The application of the Christian teachings of natural law and revelation to ethical issues. It has largely been associated with the Roman Catholic Church as the infallible guide and interpreter of revelation and (sometimes) understood as casuistry in the pejorative sense of elaborate and petty legalisms. Moral theology can best be regarded, not as an attempt to provide detailed answers in advance, but as the provision of a cumulative wisdom derived from its sources which can be useful to Christians facing moral problems. These sources are Scripture, reason illuminated by faith, and the teaching of the church (specially as found in Thomas Aquinas* and Alphonsus Liguori*), but the weight attached to these sources varies, the Catholic tradition putting more emphasis than the Protestant on the last.
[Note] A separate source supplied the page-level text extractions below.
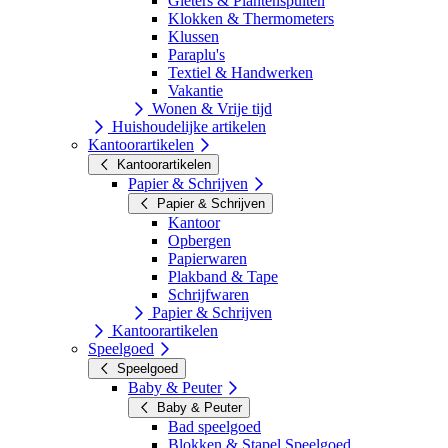
Gieters & Plantenspuiten
Klokken & Thermometers
Klussen
Paraplu's
Textiel & Handwerken
Vakantie
Wonen & Vrije tijd
Huishoudelijke artikelen
Kantoorartikelen
Kantoorartikelen
Papier & Schrijven
Papier & Schrijven
Kantoor
Opbergen
Papierwaren
Plakband & Tape
Schrijfwaren
Papier & Schrijven
Kantoorartikelen
Speelgoed
Speelgoed
Baby & Peuter
Baby & Peuter
Bad speelgoed
Blokken & Stapel Speelgoed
Some Protestants have written works of moral theology, notably the Anglican Jeremy Taylor* and the Puritan Richard Baxter,* while twentieth-century Anglicans in the Catholic tradition-such as K.E. Kirk,* R.C. Mortimer, and Herbert Waddams have sought to revive interest in the subject. In general, Protestant theologians use the term “Christian ethics,” which concerns itself largely with general principles, over against “moral theology,” which applies general principles to particular cases. The Protestant tradition, reacting against the danger of legalism in moral theology, stresses the individual and subjective aspects of the moral life-personal devotion and obedience to God's will.

The history of moral theology suggests there is a recurrent danger of a type of legalistic casuistry which is divorced from the wholeness of Christian living and which, at its worst, appears concerned to discover how much moral responsibility can be evaded. The connection of moral theology with the confessional and the inevitable links with canon law regulations tended to foster the legalistic and external aspects in the Roman tradition, but recent writing has shown a trend toward a wholeness of approach in moral theology involving the related subjects of ascetic, sacramental, and pastoral theology.